PDF(Pubmed)
Abstract:
As human progenitor cells differentiate into neurons, the activities of many genes change; these changes are maintained within a narrow range, referred to as genome homeostasis. This process, which alters the synchronization of the entire expressed genome, is distorted in neurodevelopmental diseases such as schizophrenia. The coordinated gene activity networks formed by altering sets of genes comprise recurring coordination modules, governed by the entropy-controlling action of nuclear FGFR1, known to be associated with DNA topology.
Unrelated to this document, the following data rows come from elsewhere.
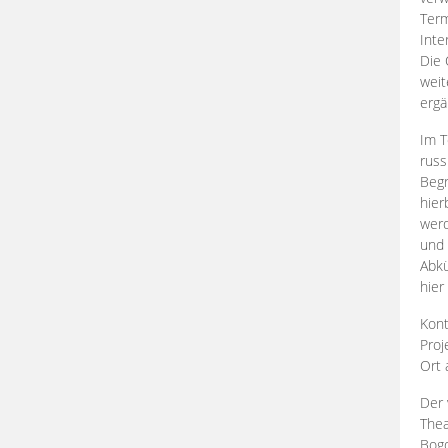
Term
Inte
Die 
weit
ergä
Im T
russ
Begr
hier
werd
und 
Abkü
hier
Kont
Proj
Ort
Der 
Thea
Bogd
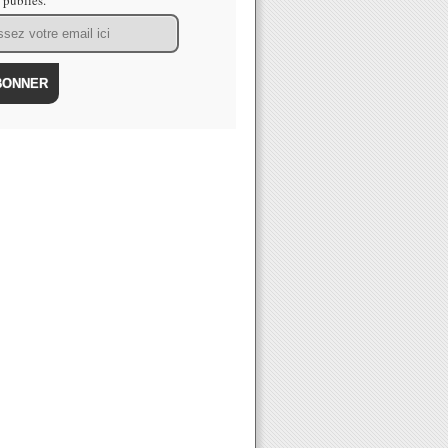
s publiés.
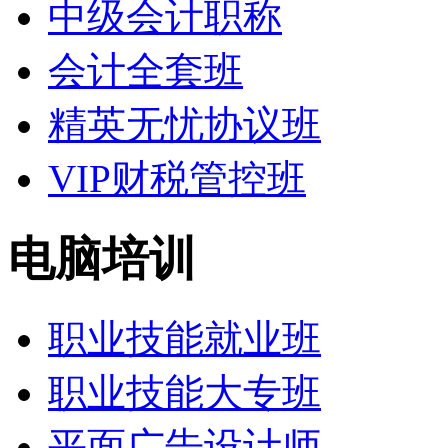
中级会计职称
会计全套班
精英无忧协议班
VIP财税管控班
电脑培训
职业技能就业班
职业技能大专班
平面广告设计师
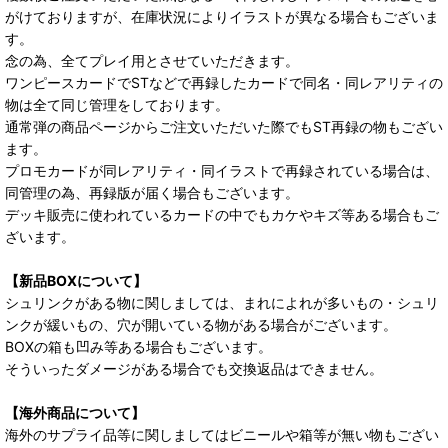
がけておりますが、在庫状況によりイラストが異なる場合もございま
す。
念の為、全てプレイ用とさせていただきます。
ワンピースカードでSTなどで再録したカードで同名・同レアリティの
物は全て同じ管理をしております。
通常弾の商品ページからご注文いただいた際でもST再録の物もござい
ます。
プロモカードが同レアリティ・同イラストで再録されている場合は、
同管理の為、再録版が届く場合もございます。
デッキ販売に使われているカードの中でもカケやキズ等ある場合もご
ざいます。
【新品BOXについて】
シュリンクがある物に関しましては、まれによれが多いもの・シュリ
ンクが緩いもの、穴が開いている物がある場合がございます。
BOXの箱も凹み等ある場合もございます。
そういったダメージがある場合でも交換返品はできません。
【海外商品について】
海外のサプライ品等に関しましてはビニールや箱等が無い物もござい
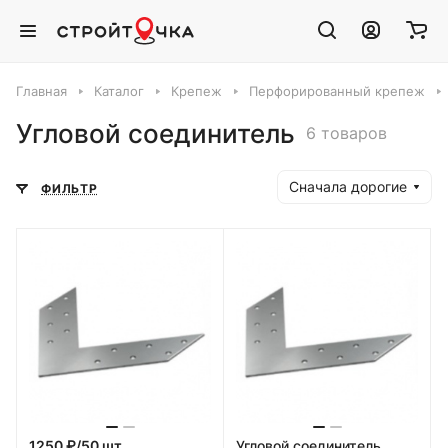
Главная
Каталог
Крепеж
Перфорированный крепеж
Угловой соединитель
6 товаров
Сначала дорогие
ФИЛЬТР
1250 ₽/50 шт
Угловой соединитель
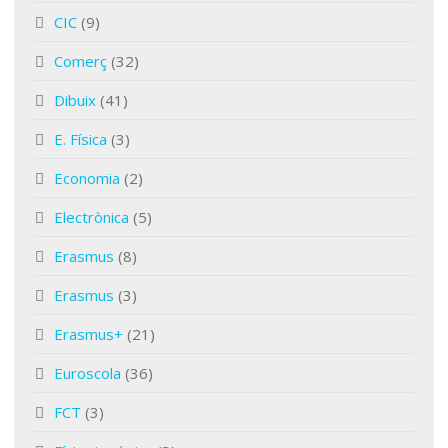
CIC
(9)
Comerç
(32)
Dibuix
(41)
E. Física
(3)
Economia
(2)
Electrònica
(5)
Erasmus
(8)
Erasmus
(3)
Erasmus+
(21)
Euroscola
(36)
FCT
(3)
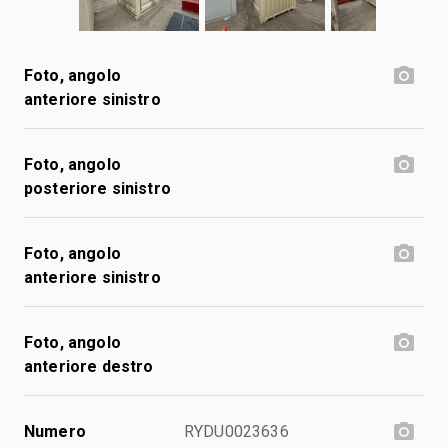
Foto, angolo
anteriore sinistro
Foto, angolo
posteriore sinistro
Foto, angolo
anteriore sinistro
Foto, angolo
anteriore destro
Numero
RYDU0023636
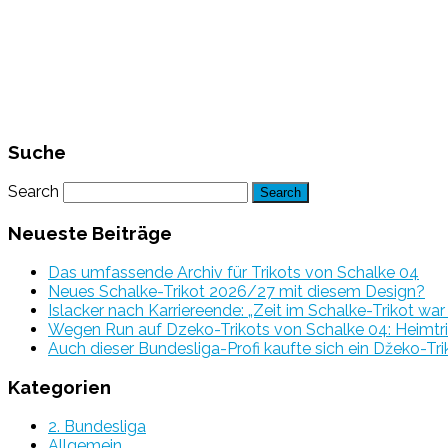
Suche
Search
Neueste Beiträge
Das umfassende Archiv für Trikots von Schalke 04
Neues Schalke-Trikot 2026/27 mit diesem Design?
Islacker nach Karriereende: „Zeit im Schalke-Trikot wa
Wegen Run auf Dzeko-Trikots von Schalke 04: Heimtri
Auch dieser Bundesliga-Profi kaufte sich ein Džeko-Tri
Kategorien
2. Bundesliga
Allgemein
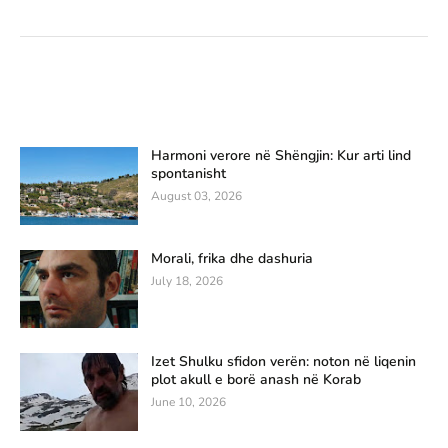
Harmoni verore në Shëngjin: Kur arti lind
spontanisht
August 03, 2026
Morali, frika dhe dashuria
July 18, 2026
Izet Shulku sfidon verën: noton në liqenin
plot akull e borë anash në Korab
June 10, 2026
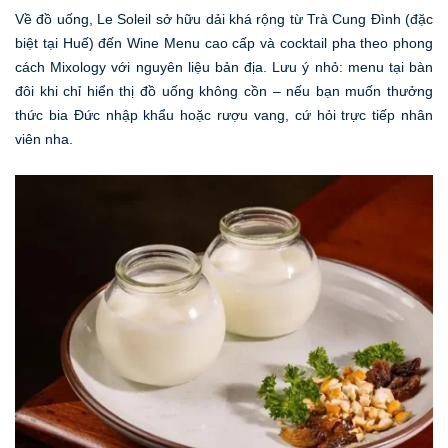
Về đồ uống, Le Soleil sở hữu dải khá rộng từ Trà Cung Đình (đặc
biệt tại Huế) đến Wine Menu cao cấp và cocktail pha theo phong
cách Mixology với nguyên liệu bản địa. Lưu ý nhỏ: menu tại bàn
đôi khi chỉ hiển thị đồ uống không cồn – nếu bạn muốn thưởng
thức bia Đức nhập khẩu hoặc rượu vang, cứ hỏi trực tiếp nhân
viên nha.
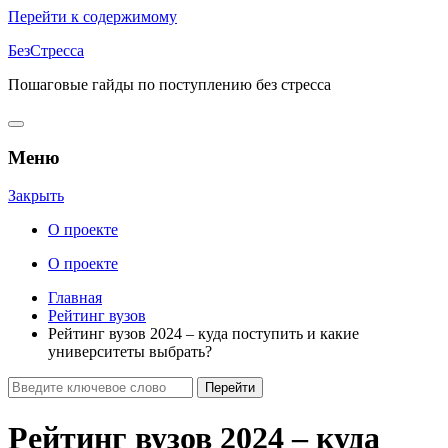
Перейти к содержимому
БезСтресса
Пошаговые гайды по поступлению без стресса
Меню
Закрыть
О проекте
О проекте
Главная
Рейтинг вузов
Рейтинг вузов 2024 – куда поступить и какие
университеты выбрать?
Рейтинг вузов 2024 – куда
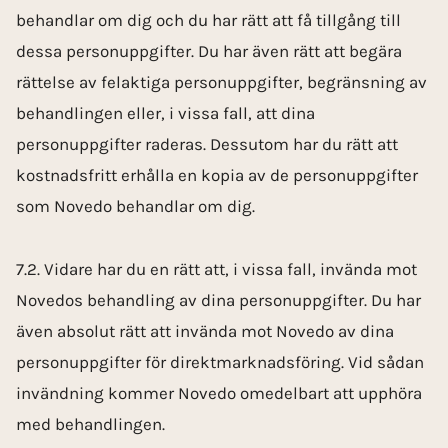
behandlar om dig och du har rätt att få tillgång till
dessa personuppgifter. Du har även rätt att begära
rättelse av felaktiga personuppgifter, begränsning av
behandlingen eller, i vissa fall, att dina
personuppgifter raderas. Dessutom har du rätt att
kostnadsfritt erhålla en kopia av de personuppgifter
som Novedo behandlar om dig.
7.2. Vidare har du en rätt att, i vissa fall, invända mot
Novedos behandling av dina personuppgifter. Du har
även absolut rätt att invända mot Novedo av dina
personuppgifter för direktmarknadsföring. Vid sådan
invändning kommer Novedo omedelbart att upphöra
med behandlingen.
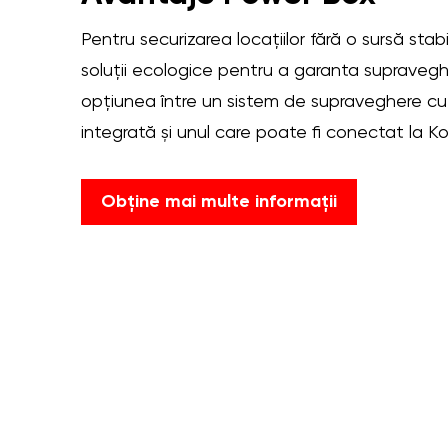
Pentru securizarea locațiilor fără o sursă stab
soluții ecologice pentru a garanta supraveghe
opțiunea între un sistem de supraveghere cu
integrată și unul care poate fi conectat la K
Obține mai multe informații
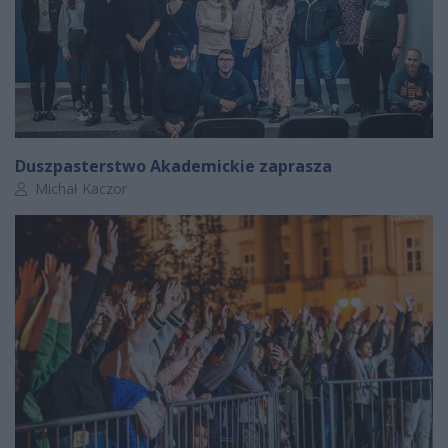
Duszpasterstwo Akademickie zaprasza
Autor artykułu:
Michał Kaczor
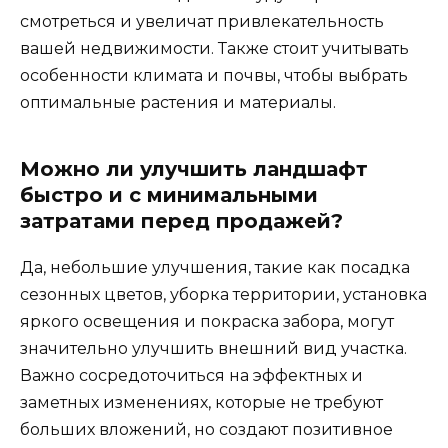
смотреться и увеличат привлекательность
вашей недвижимости. Также стоит учитывать
особенности климата и почвы, чтобы выбрать
оптимальные растения и материалы.
Можно ли улучшить ландшафт
быстро и с минимальными
затратами перед продажей?
Да, небольшие улучшения, такие как посадка
сезонных цветов, уборка территории, установка
яркого освещения и покраска забора, могут
значительно улучшить внешний вид участка.
Важно сосредоточиться на эффектных и
заметных изменениях, которые не требуют
больших вложений, но создают позитивное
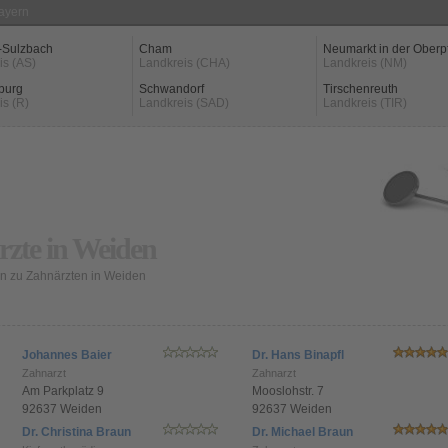
Bayern
-Sulzbach
Cham
Neumarkt in der Oberp
is (AS)
Landkreis (CHA)
Landkreis (NM)
burg
Schwandorf
Tirschenreuth
is (R)
Landkreis (SAD)
Landkreis (TIR)
zte in Weiden
n zu Zahnärzten in Weiden
Johannes Baier
Dr. Hans Binapfl
Zahnarzt
Zahnarzt
Am Parkplatz 9
Mooslohstr. 7
92637 Weiden
92637 Weiden
Dr. Christina Braun
Dr. Michael Braun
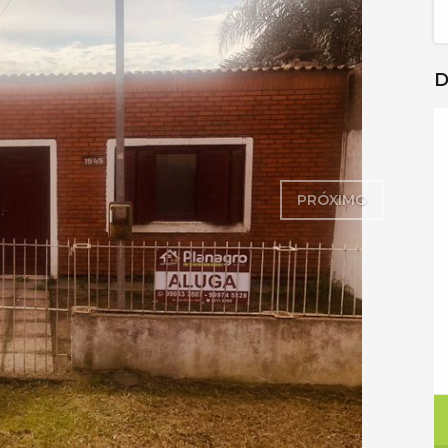
D
PRÓXIMO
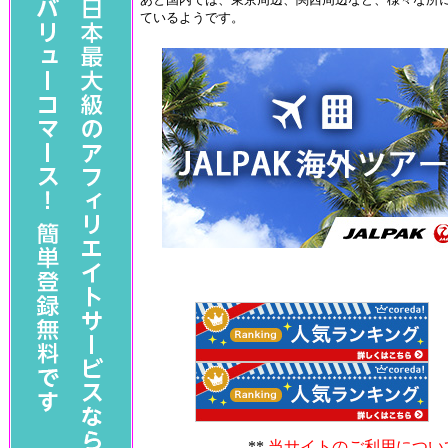
ているようです。
**
当サイトのご利用につい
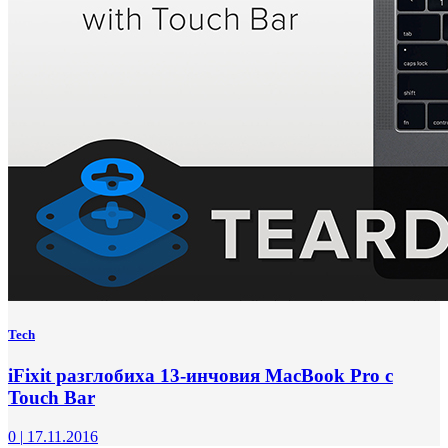
Tech
iFixit разглобиха 13-инчовия MacBook Pro с
Touch Bar
0
|
17.11.2016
These modules can be modeled as energy-transferring circuits, revealing that genome homeostasis is maintained by reducing oscillations (noise) in gene activity while allowing gene activity changes to be transmitted across networks; this occurs more readily in neuronal committed cells than in neural progenitors. These findings advance a model of an \"entangled\" global genome acting as a flexible, coordinated homeostatic system that responds to developmental signals, is governed by nuclear FGFR1, and is reprogrammed in disease.
摘要:
随着人类祖细胞分化为神经元,许多基因的活动发生变化;这些变化保持在一个狭窄的范围内,称为基因组稳态。这个过程,这改变了整个表达基因组的同步,在精神分裂症等神经发育疾病中被扭曲。通过改变基因集形成的协调基因活动网络包括重复的协调模块,受核FGFR1的熵控制作用支配,已知与DNA拓扑相关。这些模块可以建模为能量转移电路,揭示了通过减少基因活性中的振荡(噪声)来维持基因组稳态,同时允许基因活性变化通过网络传播;这在神经元定向细胞中比在神经祖细胞中更容易发生。这些发现提出了一个“纠缠”全球基因组的模型,响应发育信号的协调稳态系统,由核FGFR1控制,并在疾病中重新编程。